• [Work order]: Search the data for the string "Promedio", and report each line where it is found.

• [Supplied data]:
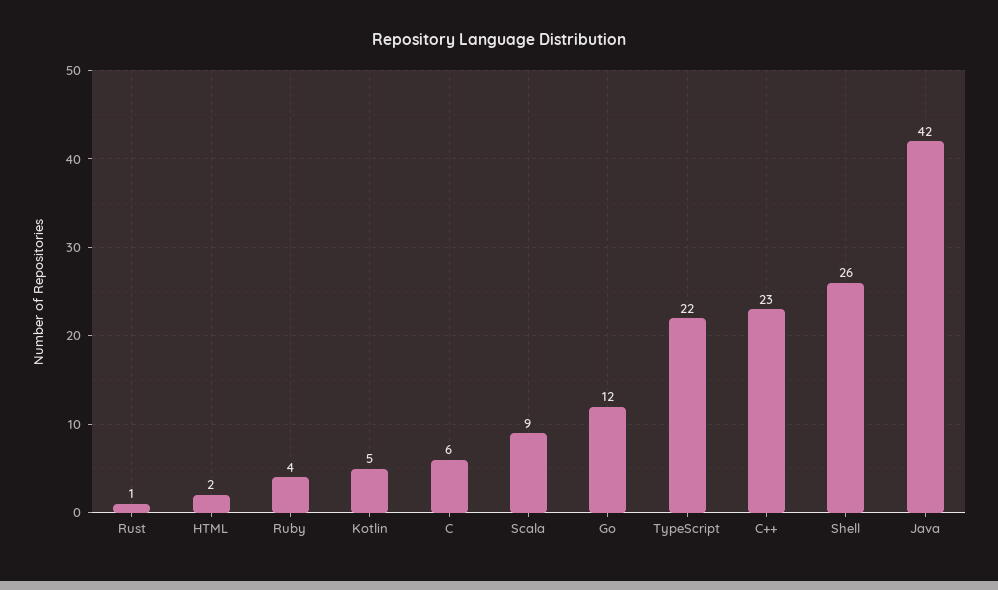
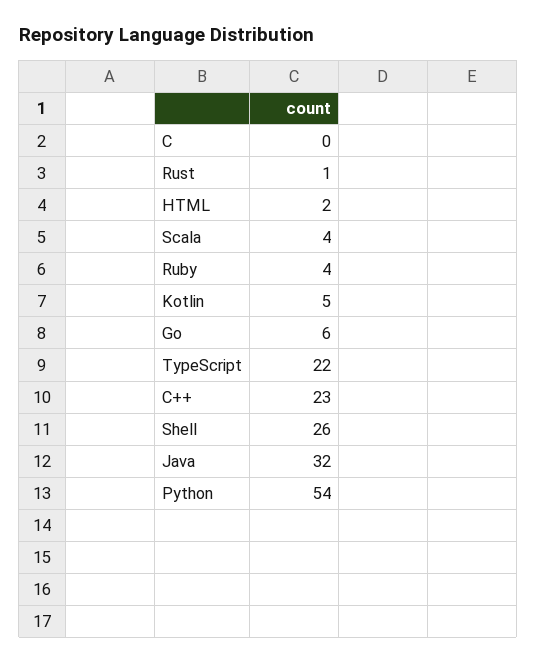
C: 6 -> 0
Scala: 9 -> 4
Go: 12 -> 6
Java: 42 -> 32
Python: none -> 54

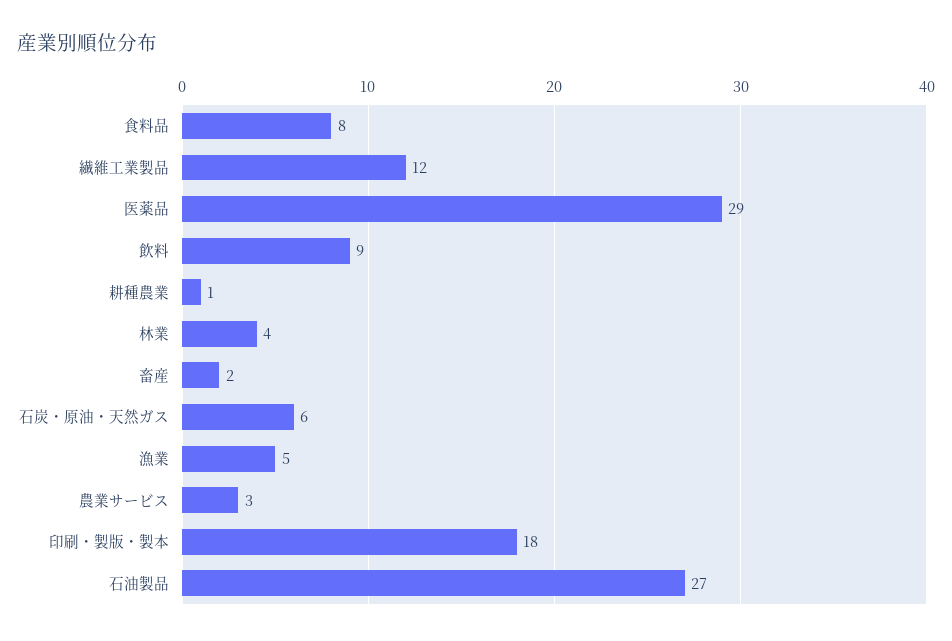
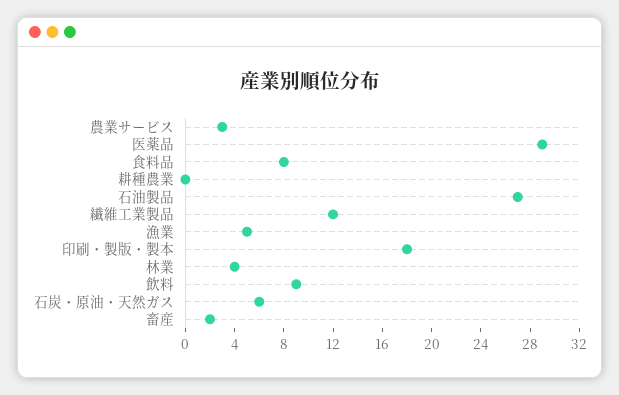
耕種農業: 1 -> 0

==

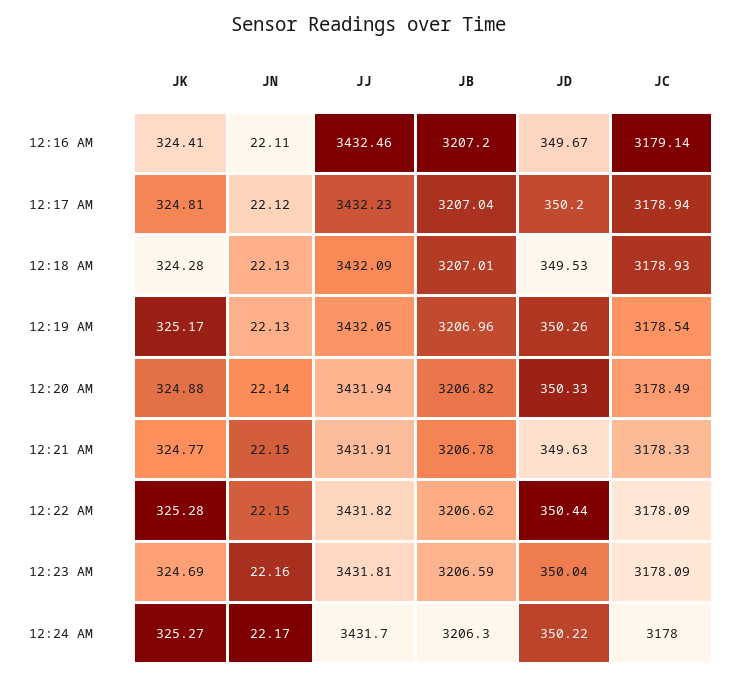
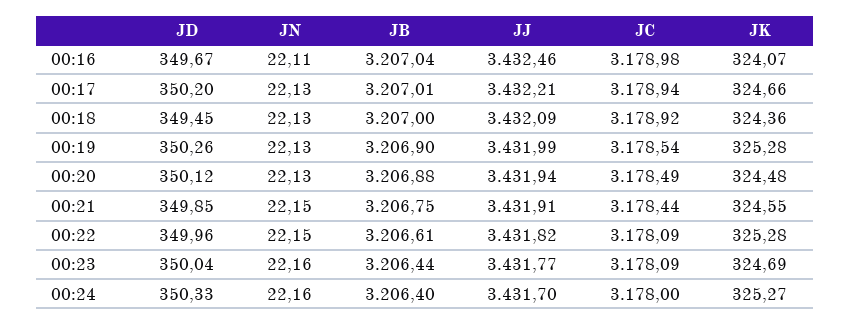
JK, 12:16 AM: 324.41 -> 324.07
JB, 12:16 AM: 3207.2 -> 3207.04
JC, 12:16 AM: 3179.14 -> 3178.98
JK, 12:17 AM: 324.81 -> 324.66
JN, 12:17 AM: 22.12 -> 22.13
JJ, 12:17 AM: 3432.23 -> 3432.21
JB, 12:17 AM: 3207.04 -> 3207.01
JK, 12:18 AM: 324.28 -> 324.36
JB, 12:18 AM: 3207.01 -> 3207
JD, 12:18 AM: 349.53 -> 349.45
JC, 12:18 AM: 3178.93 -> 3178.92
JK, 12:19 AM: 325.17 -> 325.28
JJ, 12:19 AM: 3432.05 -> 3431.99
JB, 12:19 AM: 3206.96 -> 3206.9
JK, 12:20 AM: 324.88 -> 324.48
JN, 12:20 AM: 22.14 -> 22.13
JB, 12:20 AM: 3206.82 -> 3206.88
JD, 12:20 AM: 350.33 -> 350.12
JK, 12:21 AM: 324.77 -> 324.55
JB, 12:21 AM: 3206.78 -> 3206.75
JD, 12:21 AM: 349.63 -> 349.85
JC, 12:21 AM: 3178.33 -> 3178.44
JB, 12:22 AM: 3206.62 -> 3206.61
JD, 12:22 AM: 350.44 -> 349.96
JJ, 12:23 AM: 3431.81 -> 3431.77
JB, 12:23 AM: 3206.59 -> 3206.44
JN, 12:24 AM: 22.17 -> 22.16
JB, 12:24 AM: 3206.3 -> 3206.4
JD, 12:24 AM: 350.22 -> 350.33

...

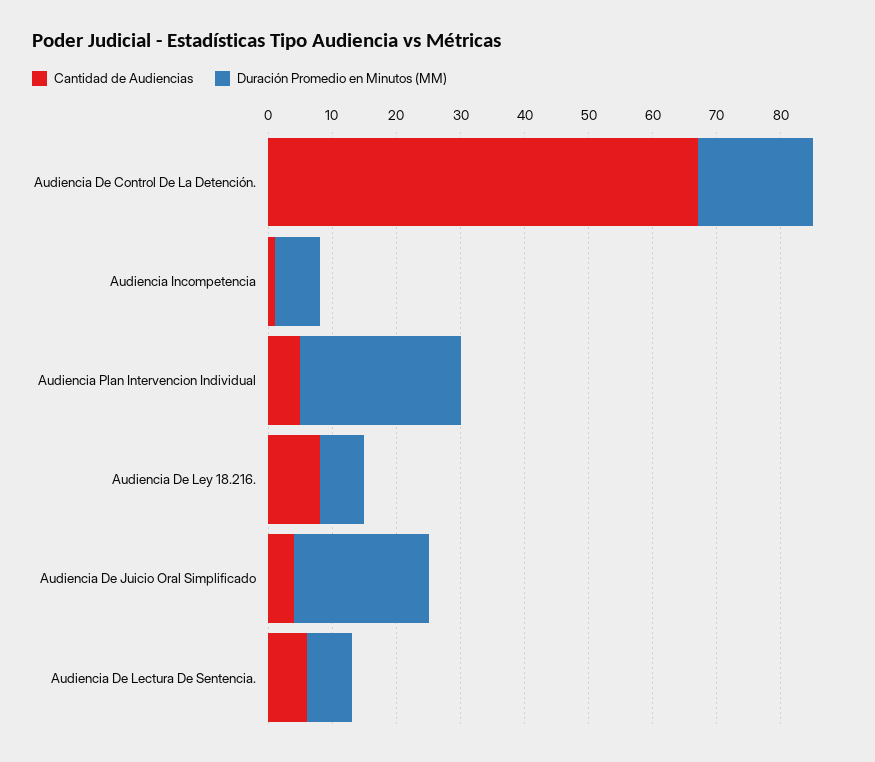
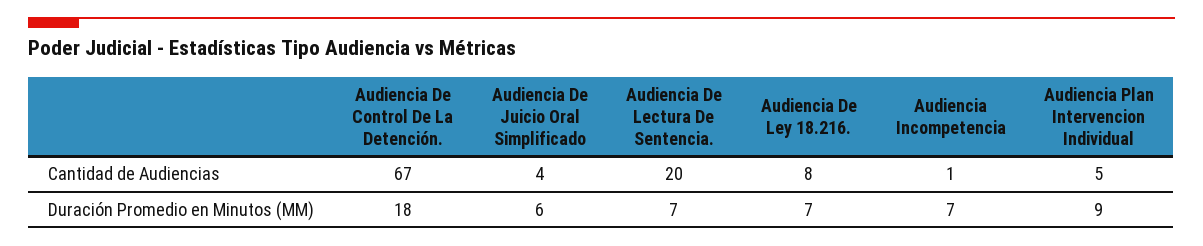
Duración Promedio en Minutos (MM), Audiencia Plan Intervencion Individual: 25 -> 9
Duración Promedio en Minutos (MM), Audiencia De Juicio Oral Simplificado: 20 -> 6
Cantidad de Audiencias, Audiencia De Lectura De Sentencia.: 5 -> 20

• [Response area]:
Duración Promedio en Minutos (MM), Audiencia Plan Intervencion Individual: 25 -> 9
Duración Promedio en Minutos (MM), Audiencia De Juicio Oral Simplificado: 20 -> 6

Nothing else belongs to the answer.